The modification of carbon substrates via electrochemical reduction of diazonium salts has been an important research area.⁴ The electrografting has been widely performed in the narrow potential range where the reduction peak of aryldiazonium compound is observed, however the results have shown that the formed aryl layers are rather thin.⁴ Lately, a special grafting procedure based on diazonium chemistry was used in order to form thick aryl layers on different substrates.⁵ Recently, anthraquinone layers with high thickness were electrografted on graphene-based substrates using this special modification procedure.⁶  Considering the fact that the thickness of aryl layer depends on the modification procedure,^5,6the main aim of this work was to form thin and thick 4-nitrophenyl (NP) layers on CVD-grown graphene on Ni foil (designated as Ni/Gra) using 4-nitrobenzenediazonium tetrafluoroborate (NBD) and to compare the morphological and electrochemical properties of differently modified Ni/Gra/NP electrodes. To our knowledge, the formation of thick NP films on Ni/Gra electrodes was applied for the first time. 

For this work, the Ni/Gra electrodes were prepared in the Institute of Physics of the University of Tartu and further characterization of Ni/Gra samples by various surface analytical techniques confirmed the presence of good quality of multilayer graphene on Ni foil.^3,7

To form thin and thick NP layers on Ni/Gra electrodes, three modification procedures were applied: (1) one potential cycle in the narrow potential range (0.6 to -0.5 V vs. SCE at a scan rate (ν) of 100 mV s^–1), (2) 10 potential cycles in the narrow potential range (0.6 to -0.5 V vs. SCE, ν = 100 mV s^–1) followed by holding the electrode at -0.2 V for 10 min and (3) 10 potential cycles in wider potential range (0.6 to -1.4 V vs. SCE, ν = 1 V s^–1). All the modifications were carried out in acetonitrile containing 1 mM of NBD and 0.1 M tetrabutylammonium tetrafluoroborate as a base electrolyte. The characterization of NP-modified Ni/Gra electrodes was performed by cyclic voltammetry (CV), X-ray photoelectron spectroscopy (XPS), atomic force microscopy (AFM) and Raman spectroscopy.
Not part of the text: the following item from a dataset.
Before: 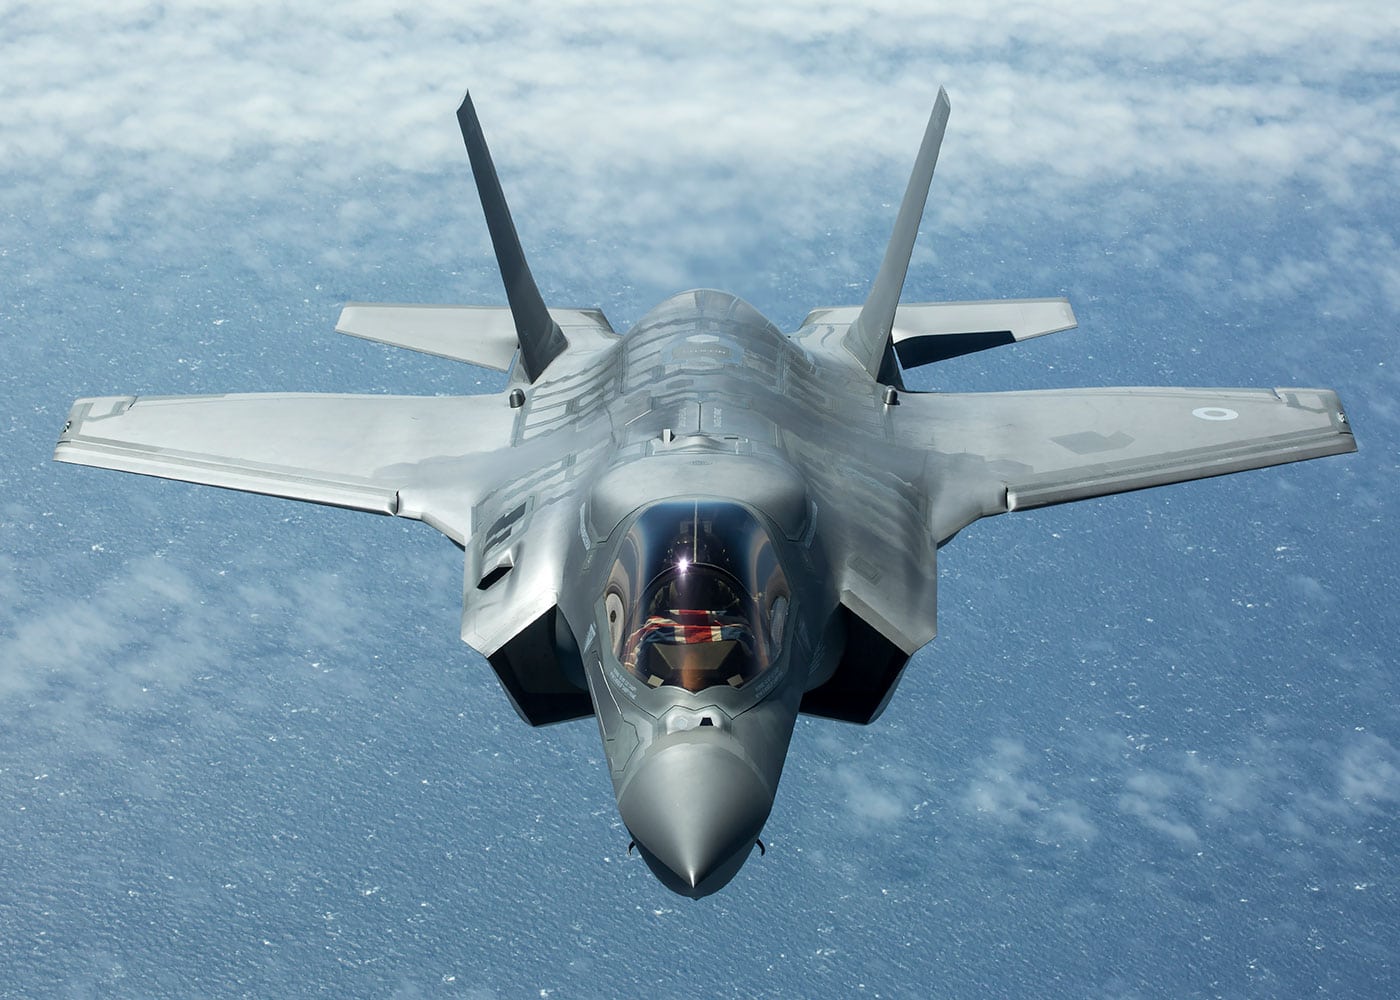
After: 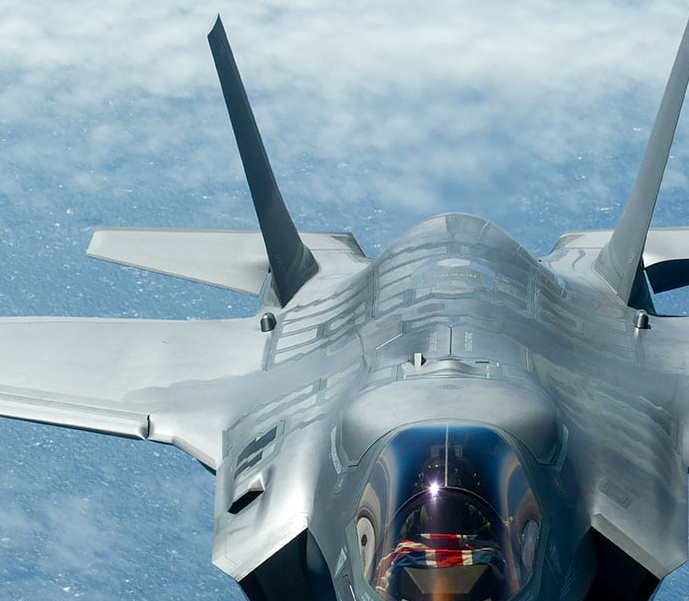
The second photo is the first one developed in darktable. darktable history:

The experimental results revealed that the electrochemical behavior during electrografting was different when narrow or wider potential range was used.⁷ The XPS analysis confirmed the presence of NP layers on Ni/Gra surfaces and the Raman spectra revealed a small D peak after electrografting of Ni/Gra samples.⁷ The AFM images showed that the typical pattern of Ni/Gra was clearly visible in case of using narrow potential range during electrografting. When wider potential range was applied, the Ni/Gra was fully covered with granular structure and the characteristic folds and wrinkles of the underlying material were rarely visible.⁷ Additionally, the NP layer thickness was determined by AFM scratching method: 5, 20 and 30 nm for the Ni/Gra electrodes modified by procedures (1), (2) and (3).⁷These results indicate that to obtain thicker NP film on Ni/Gra electrodes, the potential cycling in a wider potential range is more preferable than using narrow potential range. 
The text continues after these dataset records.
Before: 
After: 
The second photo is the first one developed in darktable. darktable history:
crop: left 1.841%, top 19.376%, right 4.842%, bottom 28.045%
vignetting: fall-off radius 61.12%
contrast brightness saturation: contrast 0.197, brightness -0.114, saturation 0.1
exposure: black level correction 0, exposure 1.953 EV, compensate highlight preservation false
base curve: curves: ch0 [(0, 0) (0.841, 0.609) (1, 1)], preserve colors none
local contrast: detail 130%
The importance of aryl-modified graphene is generally recognized and we do believe that the results obtained in the present work give further insight into their properties.

References

1. K. S. Novoselov, A. K. Geim, S. V. Morozov, D.  Jiang, Y. Zhang, S. V. Dubonos, I. V. Grigorieva, and A. A. Firsov, Science, 306, 666, 2004.

2. K. S. Novoselov, V. I. Fal´ko, L. Colombo, P. R. Gellert, M. G. Schwab, and K. Kim, Nature, 490, 192, 2012.
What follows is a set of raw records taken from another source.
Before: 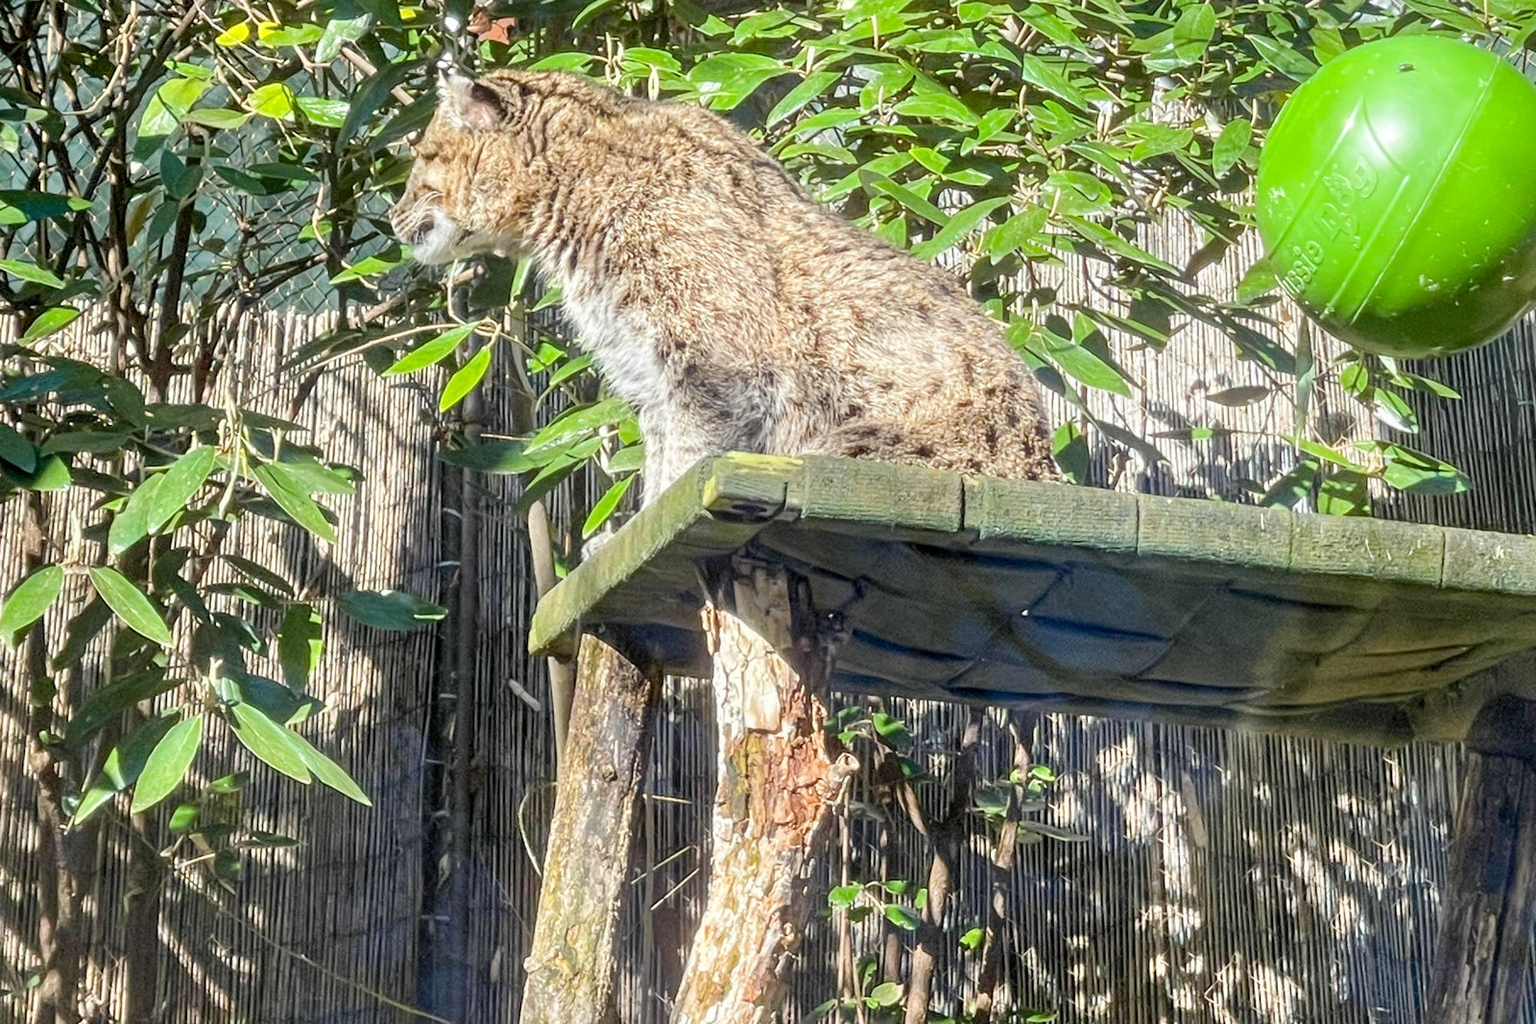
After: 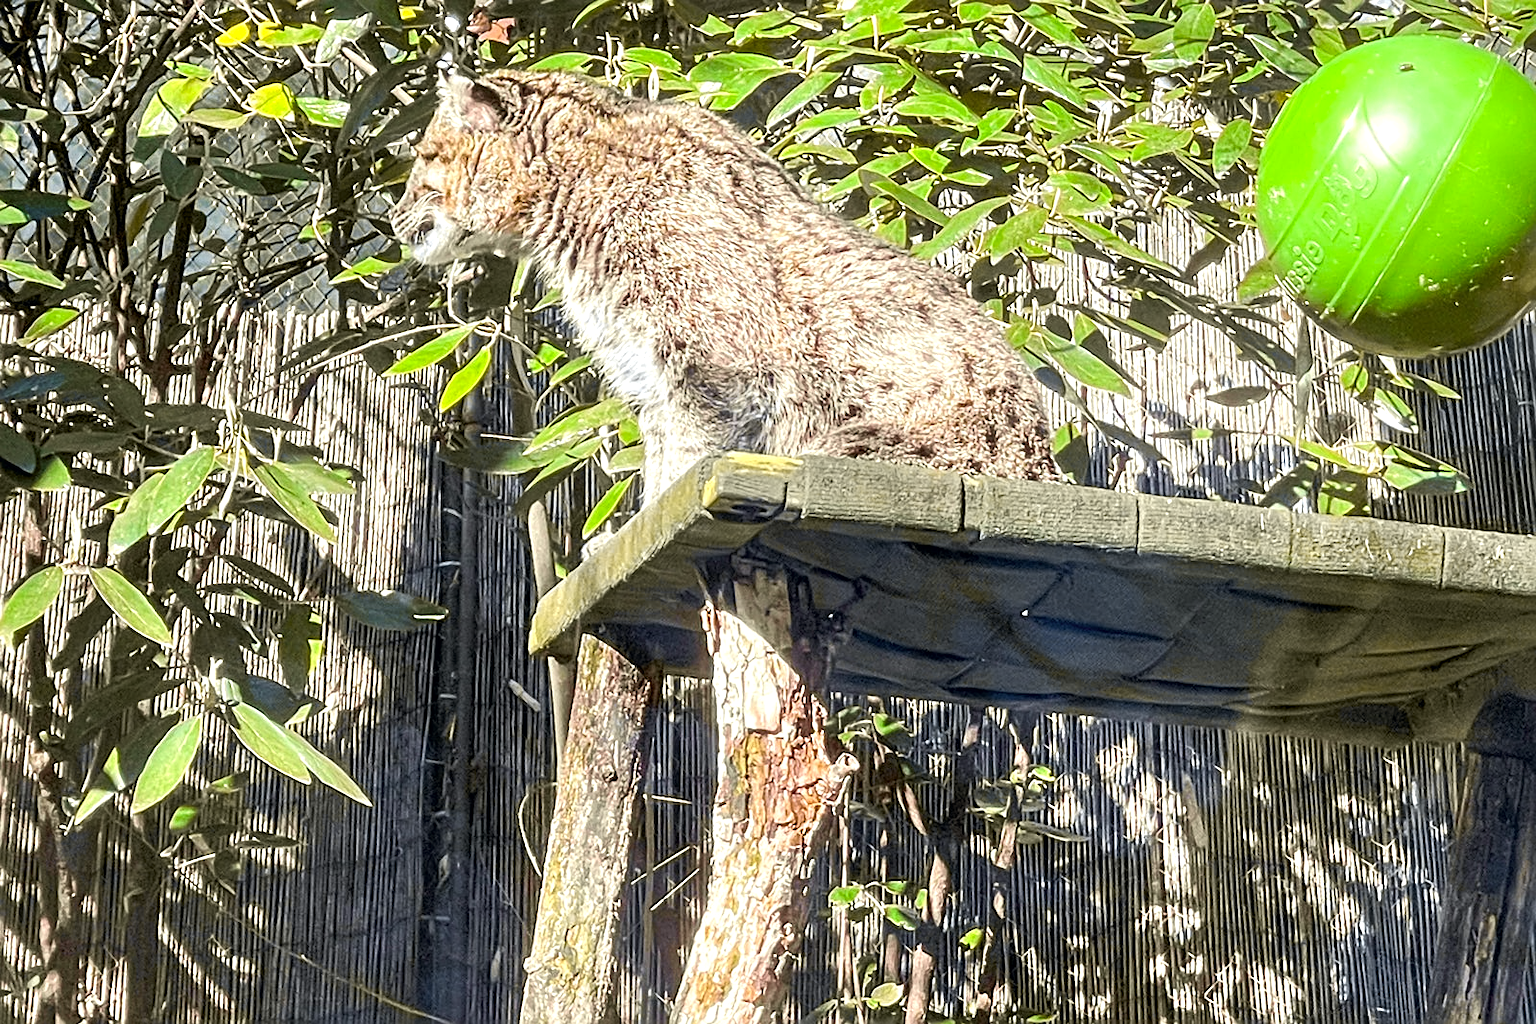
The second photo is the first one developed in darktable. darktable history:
sharpen: on, module defaults
tone equalizer: -8 EV -0.417 EV, -7 EV -0.389 EV, -6 EV -0.333 EV, -5 EV -0.222 EV, -3 EV 0.222 EV, -2 EV 0.333 EV, -1 EV 0.389 EV, +0 EV 0.417 EV, edges refinement/feathering 500, mask exposure compensation -1.57 EV, preserve details no
tone curve: curves: ch0 [(0, 0) (0.15, 0.17) (0.452, 0.437) (0.611, 0.588) (0.751, 0.749) (1, 1)]; ch1 [(0, 0) (0.325, 0.327) (0.412, 0.45) (0.453, 0.484) (0.5, 0.499) (0.541, 0.55) (0.617, 0.612) (0.695, 0.697) (1, 1)]; ch2 [(0, 0) (0.386, 0.397) (0.452, 0.459) (0.505, 0.498) (0.524, 0.547) (0.574, 0.566) (0.633, 0.641) (1, 1)], color space Lab, independent channels, preserve colors none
3. E. Kibena, M. Mooste, J. Kozlova, M. Marandi, V. Sammelselg, and K. Tammeveski, Electrochem. Commun., 35, 26, 2013.

4. J. Pinson, In Aryl Diazonium Salts: New Coupling Agents in Polymer and Surface Science; Chehimi, M. M., Ed.; Wiley: Weinheim, Germany, 2012; Chapter 1, pp 1-35.

5. M. Ceccato, A. Bousquet, M. Hinge, S. U. Pedersen, and K. Daasbjerg, Chem. Mater. 23, 1551, 2011.

6. E. Kibena, M. Marandi, V. Sammelselg, K. Tammeveski, B. B. E. Jensen, A. B. Mortensen, M. Lillethorup, M. Kongsfelt, S. U. Pedersen, and K. Daasbjerg, Electroanalysis, 2014, DOI: 10.1002/elan.201400290.

7. M. Mooste, E. Kibena, J. Kozlova, M. Marandi, L. Matisen, A. Niilisk, V. Sammelselg, and K. Tammeveski, 2014 (submitted).